WHAT IS REQUIRED: Find every line in the listing below that contains the string "パールホワイト", treating uppercase and lowercase as distinct, and copy each of those lines in full.

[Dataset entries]
════════════════

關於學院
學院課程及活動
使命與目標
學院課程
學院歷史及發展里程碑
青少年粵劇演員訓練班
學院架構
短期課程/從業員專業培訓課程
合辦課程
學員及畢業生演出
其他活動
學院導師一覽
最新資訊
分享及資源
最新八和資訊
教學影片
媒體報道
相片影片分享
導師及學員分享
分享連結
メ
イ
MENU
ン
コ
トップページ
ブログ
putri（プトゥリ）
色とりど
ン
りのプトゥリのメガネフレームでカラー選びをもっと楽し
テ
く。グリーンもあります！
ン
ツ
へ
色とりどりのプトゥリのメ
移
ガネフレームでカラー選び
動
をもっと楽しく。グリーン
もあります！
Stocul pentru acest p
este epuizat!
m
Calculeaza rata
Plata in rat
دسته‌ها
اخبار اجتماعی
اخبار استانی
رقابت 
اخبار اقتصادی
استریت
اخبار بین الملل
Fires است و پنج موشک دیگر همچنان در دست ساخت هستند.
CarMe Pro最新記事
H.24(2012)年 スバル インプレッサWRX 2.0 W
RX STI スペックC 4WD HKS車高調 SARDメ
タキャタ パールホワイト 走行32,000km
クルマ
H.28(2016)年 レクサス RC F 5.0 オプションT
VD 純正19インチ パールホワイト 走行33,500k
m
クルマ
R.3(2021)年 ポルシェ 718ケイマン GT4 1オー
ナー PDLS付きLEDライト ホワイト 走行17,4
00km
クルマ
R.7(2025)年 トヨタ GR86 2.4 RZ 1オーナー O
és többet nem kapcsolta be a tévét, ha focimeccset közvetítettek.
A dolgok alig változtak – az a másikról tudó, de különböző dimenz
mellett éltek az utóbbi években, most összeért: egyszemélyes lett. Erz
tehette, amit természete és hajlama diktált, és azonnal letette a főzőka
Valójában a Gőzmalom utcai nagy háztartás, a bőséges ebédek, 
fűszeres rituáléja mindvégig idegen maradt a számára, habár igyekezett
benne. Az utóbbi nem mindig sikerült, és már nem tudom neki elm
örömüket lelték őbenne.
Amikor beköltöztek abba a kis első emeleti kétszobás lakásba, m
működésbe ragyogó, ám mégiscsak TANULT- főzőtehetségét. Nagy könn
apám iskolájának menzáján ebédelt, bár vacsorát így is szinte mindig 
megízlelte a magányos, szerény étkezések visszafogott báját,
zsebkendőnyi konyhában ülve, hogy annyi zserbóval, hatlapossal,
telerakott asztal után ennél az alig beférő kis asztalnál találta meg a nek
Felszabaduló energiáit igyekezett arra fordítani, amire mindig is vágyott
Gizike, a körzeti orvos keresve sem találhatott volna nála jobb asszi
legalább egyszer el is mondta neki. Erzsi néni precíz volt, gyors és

════════════════

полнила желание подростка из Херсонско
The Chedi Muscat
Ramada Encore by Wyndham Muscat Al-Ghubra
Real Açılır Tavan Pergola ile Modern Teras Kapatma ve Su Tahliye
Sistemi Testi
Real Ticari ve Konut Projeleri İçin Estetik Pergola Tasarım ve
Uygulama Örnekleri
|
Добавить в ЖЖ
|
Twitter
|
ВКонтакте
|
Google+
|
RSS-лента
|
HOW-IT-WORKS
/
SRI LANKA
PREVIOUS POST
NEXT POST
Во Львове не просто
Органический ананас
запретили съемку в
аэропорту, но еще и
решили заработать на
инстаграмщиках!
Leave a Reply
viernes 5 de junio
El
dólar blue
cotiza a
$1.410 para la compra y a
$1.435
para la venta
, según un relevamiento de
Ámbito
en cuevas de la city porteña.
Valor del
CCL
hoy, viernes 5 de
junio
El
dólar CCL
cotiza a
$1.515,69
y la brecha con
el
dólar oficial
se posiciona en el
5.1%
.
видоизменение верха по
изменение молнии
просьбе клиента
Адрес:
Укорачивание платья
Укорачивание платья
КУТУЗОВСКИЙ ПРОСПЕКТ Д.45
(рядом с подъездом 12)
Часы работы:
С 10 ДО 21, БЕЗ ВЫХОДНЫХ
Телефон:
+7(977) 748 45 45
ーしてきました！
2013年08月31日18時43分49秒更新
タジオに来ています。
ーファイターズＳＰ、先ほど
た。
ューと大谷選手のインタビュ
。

════════════════

RESULT FOR THIS EXERCISE:
タキャタ パールホワイト 走行32,000km
VD 純正19インチ パールホワイト 走行33,500k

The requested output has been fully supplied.